The maddeningly calm smile never left his face. “I didn’t kill Ali. Girls overdose all the time—”

“Around you they sure do.” I tried vainly to pull my hand free. “Kissy Hardwick, Laura Stone—”

“Laura would be very flattered that you called her a girl.”

“Fuck you.”

Axel Kern sighed. “You are mistaken if you think I have ever killed anyone, Lit.”

“Right—you just gave them drugs—”

“No, Lit.” He wiggled his eyebrows and twirled an invisible mustache. “I don’t give people drugs. I am drugs.”

“You’re fucking crazy, is what you are! You’re a fucking psycho!”

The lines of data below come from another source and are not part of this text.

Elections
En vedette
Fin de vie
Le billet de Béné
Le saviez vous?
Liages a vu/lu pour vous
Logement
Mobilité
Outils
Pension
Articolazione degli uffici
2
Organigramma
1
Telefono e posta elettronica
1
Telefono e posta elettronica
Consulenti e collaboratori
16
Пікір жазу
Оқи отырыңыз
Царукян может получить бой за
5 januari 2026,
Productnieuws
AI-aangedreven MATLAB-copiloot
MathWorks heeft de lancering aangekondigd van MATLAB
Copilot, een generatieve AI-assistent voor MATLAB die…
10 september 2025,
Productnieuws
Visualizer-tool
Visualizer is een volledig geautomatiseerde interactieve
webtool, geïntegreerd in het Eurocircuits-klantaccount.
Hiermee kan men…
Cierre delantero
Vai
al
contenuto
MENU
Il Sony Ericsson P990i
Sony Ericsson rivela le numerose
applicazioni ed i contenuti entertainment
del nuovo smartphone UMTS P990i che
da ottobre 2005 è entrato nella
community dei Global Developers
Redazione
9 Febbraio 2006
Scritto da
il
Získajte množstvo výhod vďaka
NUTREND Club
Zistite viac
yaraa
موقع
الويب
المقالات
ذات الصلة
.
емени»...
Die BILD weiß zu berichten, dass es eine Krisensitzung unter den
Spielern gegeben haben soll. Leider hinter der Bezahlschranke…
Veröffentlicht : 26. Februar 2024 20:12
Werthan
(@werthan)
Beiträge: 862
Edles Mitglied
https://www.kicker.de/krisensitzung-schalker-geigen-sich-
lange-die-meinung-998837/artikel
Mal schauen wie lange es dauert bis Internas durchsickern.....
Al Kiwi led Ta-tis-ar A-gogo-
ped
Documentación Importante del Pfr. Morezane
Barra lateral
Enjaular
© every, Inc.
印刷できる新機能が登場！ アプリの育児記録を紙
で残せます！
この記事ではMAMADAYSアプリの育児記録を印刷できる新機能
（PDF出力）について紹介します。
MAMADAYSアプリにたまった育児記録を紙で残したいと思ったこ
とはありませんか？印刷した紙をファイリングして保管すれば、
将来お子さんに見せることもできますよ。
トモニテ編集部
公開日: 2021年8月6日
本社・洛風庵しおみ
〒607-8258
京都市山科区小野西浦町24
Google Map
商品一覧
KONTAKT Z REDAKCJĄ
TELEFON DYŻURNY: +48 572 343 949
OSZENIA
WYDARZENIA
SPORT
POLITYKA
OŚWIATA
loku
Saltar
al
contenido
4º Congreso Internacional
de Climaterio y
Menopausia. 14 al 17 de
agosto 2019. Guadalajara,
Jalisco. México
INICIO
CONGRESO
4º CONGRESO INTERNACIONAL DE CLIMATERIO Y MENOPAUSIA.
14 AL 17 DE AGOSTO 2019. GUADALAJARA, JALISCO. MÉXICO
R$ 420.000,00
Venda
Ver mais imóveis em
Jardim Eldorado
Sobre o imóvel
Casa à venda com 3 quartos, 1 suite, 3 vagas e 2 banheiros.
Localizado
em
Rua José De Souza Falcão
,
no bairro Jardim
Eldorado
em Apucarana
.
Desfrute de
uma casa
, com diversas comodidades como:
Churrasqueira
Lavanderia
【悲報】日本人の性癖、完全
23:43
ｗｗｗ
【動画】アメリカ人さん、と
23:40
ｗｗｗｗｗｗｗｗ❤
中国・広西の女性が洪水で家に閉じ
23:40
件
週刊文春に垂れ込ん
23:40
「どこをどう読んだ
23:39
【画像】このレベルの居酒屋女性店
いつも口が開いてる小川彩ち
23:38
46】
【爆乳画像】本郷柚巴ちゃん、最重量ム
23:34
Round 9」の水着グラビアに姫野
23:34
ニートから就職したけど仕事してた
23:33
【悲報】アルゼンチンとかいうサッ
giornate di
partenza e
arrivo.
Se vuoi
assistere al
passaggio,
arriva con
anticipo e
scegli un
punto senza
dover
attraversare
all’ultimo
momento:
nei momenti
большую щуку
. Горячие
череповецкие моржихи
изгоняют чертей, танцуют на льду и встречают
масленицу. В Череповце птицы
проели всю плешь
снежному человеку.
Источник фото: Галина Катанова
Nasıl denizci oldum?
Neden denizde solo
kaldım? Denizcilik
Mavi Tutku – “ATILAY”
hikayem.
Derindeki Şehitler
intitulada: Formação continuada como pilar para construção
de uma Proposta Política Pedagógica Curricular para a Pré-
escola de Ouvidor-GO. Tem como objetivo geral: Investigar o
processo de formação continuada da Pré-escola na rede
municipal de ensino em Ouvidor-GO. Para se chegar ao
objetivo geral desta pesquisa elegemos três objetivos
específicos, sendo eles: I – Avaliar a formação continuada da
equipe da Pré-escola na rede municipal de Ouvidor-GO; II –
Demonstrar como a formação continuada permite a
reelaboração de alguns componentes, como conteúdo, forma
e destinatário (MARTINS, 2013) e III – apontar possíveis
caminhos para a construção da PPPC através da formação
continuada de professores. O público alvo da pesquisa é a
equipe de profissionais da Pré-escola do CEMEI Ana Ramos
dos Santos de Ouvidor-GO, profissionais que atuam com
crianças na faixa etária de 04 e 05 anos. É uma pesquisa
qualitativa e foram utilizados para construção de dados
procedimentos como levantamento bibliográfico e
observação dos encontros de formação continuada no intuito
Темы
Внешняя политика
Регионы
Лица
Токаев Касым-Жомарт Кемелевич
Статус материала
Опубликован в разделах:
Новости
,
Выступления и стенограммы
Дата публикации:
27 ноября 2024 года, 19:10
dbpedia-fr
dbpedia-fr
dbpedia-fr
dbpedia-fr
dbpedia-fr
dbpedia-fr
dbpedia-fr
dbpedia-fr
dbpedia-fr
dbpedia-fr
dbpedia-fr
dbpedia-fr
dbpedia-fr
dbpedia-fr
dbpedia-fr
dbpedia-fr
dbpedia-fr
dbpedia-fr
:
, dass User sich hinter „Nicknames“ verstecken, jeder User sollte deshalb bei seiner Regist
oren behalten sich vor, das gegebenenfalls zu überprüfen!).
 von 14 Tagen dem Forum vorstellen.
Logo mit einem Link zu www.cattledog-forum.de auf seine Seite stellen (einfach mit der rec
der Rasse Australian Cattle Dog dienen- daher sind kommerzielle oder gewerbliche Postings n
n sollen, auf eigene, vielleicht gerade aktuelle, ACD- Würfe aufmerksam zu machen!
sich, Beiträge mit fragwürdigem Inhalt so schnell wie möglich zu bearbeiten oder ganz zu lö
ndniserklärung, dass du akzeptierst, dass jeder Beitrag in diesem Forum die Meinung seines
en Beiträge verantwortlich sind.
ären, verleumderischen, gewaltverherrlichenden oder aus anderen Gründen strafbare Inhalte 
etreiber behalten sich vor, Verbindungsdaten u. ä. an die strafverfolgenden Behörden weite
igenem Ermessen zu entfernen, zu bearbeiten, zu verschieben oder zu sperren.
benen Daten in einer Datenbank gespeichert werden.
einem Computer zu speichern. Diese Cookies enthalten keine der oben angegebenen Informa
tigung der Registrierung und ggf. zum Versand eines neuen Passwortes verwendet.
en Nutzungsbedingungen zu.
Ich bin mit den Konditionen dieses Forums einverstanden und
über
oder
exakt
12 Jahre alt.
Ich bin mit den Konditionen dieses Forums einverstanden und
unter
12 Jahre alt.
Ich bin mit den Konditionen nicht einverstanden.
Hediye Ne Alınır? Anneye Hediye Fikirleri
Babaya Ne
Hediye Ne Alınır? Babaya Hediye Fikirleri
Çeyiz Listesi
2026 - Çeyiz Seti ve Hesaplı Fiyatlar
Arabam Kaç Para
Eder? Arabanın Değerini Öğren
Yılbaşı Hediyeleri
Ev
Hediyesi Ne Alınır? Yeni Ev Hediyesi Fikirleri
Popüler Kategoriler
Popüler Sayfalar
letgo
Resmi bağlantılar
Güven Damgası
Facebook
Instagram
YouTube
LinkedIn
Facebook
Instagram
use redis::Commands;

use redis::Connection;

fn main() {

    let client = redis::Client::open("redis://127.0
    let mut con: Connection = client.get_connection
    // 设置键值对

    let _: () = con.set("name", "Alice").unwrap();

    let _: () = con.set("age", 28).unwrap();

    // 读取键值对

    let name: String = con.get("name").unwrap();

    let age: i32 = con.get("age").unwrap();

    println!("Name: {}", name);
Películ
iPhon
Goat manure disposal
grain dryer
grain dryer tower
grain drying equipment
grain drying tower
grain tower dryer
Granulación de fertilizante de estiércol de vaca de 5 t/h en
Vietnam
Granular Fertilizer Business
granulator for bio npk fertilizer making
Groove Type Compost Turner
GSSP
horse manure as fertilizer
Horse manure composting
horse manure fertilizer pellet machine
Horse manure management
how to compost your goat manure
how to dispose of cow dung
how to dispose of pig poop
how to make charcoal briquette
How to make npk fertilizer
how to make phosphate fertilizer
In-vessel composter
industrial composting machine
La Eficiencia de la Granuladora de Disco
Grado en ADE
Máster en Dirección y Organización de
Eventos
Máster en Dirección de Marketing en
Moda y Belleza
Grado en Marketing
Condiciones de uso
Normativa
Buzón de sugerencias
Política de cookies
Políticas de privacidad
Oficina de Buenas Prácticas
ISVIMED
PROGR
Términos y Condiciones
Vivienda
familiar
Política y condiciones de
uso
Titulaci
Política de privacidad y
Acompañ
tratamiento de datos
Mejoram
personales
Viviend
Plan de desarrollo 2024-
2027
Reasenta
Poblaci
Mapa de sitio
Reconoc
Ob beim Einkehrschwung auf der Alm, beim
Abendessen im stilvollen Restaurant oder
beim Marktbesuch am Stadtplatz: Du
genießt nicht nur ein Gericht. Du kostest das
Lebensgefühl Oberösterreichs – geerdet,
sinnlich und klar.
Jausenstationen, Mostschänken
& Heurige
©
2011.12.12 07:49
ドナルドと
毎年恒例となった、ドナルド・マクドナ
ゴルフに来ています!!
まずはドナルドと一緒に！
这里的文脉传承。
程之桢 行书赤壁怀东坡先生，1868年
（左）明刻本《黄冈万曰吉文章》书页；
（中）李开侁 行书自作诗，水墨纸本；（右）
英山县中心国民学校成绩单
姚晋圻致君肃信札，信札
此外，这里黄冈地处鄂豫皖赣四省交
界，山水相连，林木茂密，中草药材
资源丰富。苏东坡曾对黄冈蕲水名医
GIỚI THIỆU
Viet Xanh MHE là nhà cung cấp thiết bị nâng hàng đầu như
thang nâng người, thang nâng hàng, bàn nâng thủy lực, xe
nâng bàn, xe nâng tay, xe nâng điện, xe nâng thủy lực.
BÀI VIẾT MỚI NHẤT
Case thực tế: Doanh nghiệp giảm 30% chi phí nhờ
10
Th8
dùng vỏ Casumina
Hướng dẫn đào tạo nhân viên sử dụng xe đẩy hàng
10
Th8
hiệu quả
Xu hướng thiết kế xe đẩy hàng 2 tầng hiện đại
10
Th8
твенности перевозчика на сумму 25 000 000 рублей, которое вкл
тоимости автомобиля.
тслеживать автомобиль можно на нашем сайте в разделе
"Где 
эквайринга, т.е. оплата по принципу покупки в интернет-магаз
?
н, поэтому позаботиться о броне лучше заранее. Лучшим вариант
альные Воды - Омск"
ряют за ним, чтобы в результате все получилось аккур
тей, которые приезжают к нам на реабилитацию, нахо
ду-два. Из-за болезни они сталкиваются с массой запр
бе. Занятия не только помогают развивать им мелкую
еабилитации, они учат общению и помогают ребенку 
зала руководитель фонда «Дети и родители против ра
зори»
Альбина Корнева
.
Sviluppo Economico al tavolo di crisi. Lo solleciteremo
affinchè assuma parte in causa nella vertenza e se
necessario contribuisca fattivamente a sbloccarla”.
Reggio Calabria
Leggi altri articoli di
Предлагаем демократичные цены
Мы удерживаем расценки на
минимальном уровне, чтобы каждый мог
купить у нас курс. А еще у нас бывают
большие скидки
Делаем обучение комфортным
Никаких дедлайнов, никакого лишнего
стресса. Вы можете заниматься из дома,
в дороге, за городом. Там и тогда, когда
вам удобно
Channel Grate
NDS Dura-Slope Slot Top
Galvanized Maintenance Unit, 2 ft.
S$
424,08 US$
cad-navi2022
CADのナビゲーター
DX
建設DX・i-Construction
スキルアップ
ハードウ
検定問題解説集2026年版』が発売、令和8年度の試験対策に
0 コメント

To my surprise he let go. I backed away from the mattress, but instead of following, Axel remained where he was. He was staring at the opium cakes, gleaming on the floor like so many little fish left mudbound at ebb tide. After a moment he stooped to pick one up. He turned it back and forth so it glittered in the candlelight, then looked at me and asked, “Do you know what this is?”

“Yes,” I snapped. “It’s opium.”

“No.”

He shook his head. His long hair had tangled inextricably with the vines upon his brow, so that green tendrils and darker grape leaves seemed to thrust from the skin beside his temples, and a spiral of ivy nestled in the hollow of his throat as though inside the bole of a tree.

“No,” he repeated. He lifted his arms. In a shimmer of green the kimono fell to the floor. He was naked, but his lean body had none of the softness I would have expected in someone my father’s age. His arms were smoothly muscled, covered with fine dark hair like an otter’s, his legs beautifully formed, save where a glossy red scar ran along one thigh. Only his face held that mixture of cruelty and amusement that I had seen so often over the years, as he told of some producer’s fall from grace or the death by misadventure of an old, beloved friend.

Now he looked scarcely older than one of my own friends, though more broad-shouldered, his hair like a winter sky, his face heavily lined. I stared at him, too tired to be embarrassed or aroused. But then it was as though my vision grew fuzzy, as though this were a film that had suddenly gone out of focus.

Because I was no longer seeing Axel Kern. It was like one of those optical illusions that would leave me fuming as I struggled to find the Young Girl in a blot of ink, when all I could see was The Crone. For a fraction of a second both figures would be there on paper, maiden and hag, and then I would have to try all over again to bring one or the other back in focus.